You can't argue with the money black-tie fundraisers can drum up for worthy causes, but black ties and cocktail dresses don't really go well with rolled up sleeves and dirty hands.
It's not quite so simple with the Urban Citizen Project, a service learning class held at the University of Colorado at Denver. The semester's biggest project was, in fact, a benefit show, held Nov. 30 at the Oriental Theater, 4335 W. 44th Ave., but the character of the night was more spit-shine and duct tape than glam and glitter.
Local bands donated their performances to get people in the door to raise money for laborers' advocacy organization El Centro Humanitario and Four Winds American Indian Survival Project. The event also raised money for the Jerry Jacks Memorial Scholarship Fund. Jacks, an instructor at UCD, taught the Urban Citizen Project in previous years before dying Feb. 22 at 71 years old. The scholarship continues Jacks' work by supporting students with similar civic-mindedness. But students don't spend the whole semester putting together one show just to call it a job well done. They get their hands dirty.
"It's primarily a student-driven class," said Urban Citizen instructor
Harv Bishop. "We help out, but they really are taking the lead. There's a lot of satisfaction in that."
In addition to the beneficiaries from the show, students volunteer with the Colfax Community Network, the PS 1 charter school and other groups.

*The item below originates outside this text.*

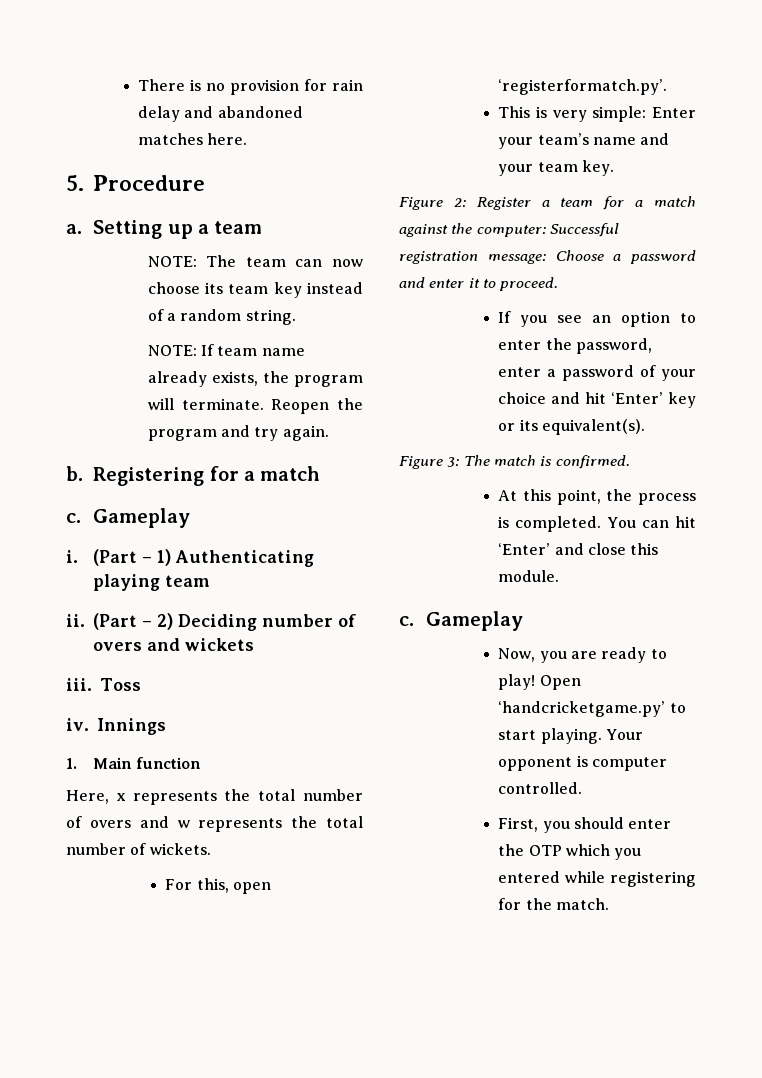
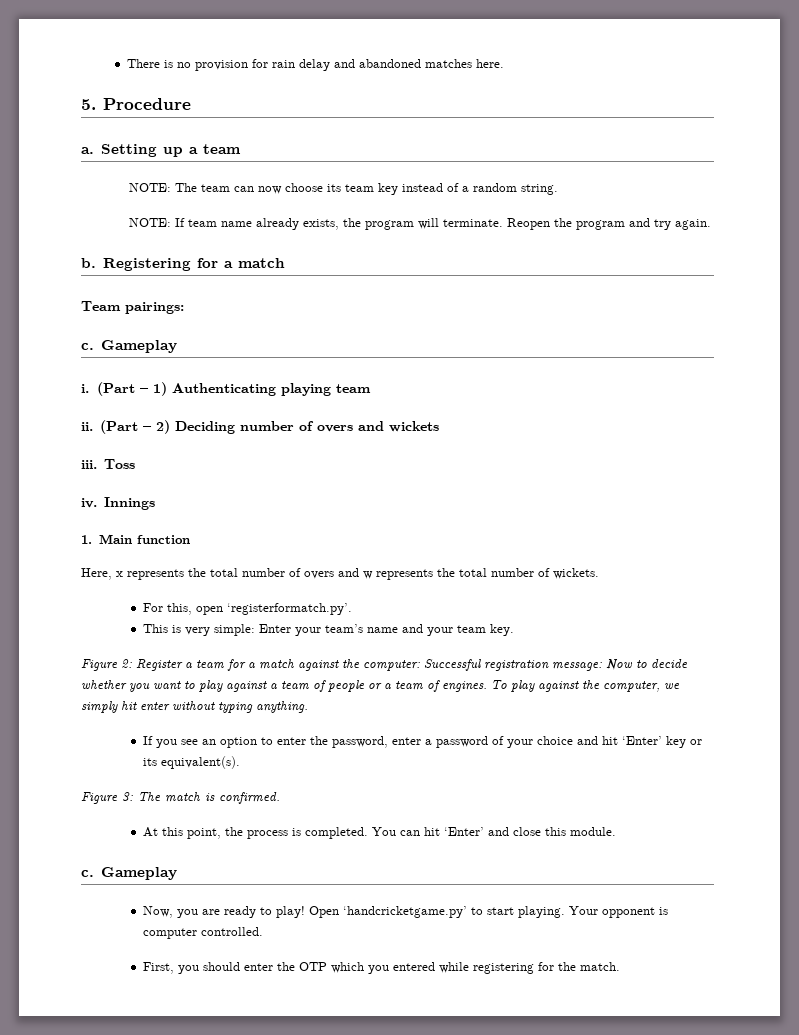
(321, 473) none -> [81,301,184,314] // Team pairings:
[555,250,696,264] [399,277,559,291] Choose a password and enter it to proceed. -> [606,659,688,671] [81,680,680,692] [81,701,308,713] Now to decide whether you want to play against a team of people or a team of engines. To play against the computer, we simply hit enter without typing anything.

UCD associate professor and founding board member of El Centro
Tony Robinson said, "Students from Urban Citizen were some of the founding staff of El Centro. El Centro had no money to pay a staff, so students were volunteers, painting, fixing it up. They got it going to begin with. As it started to roll and get some grant money, they continue to work in English classes. They get to know what's going on and dive right in."
That kind of involvement, Robinson said, is as good for the students as it is the community.
"Anybody is going to learn better by doing as opposed to theorizing in a class. Another thing they get out of it is healthy and productive release of their high-minded social impulses. It's cathartic, transformational, and teaches you how you can be a citizen. It relieves students from ennui, a kind of moral aimlessness. It gives it direction and cause."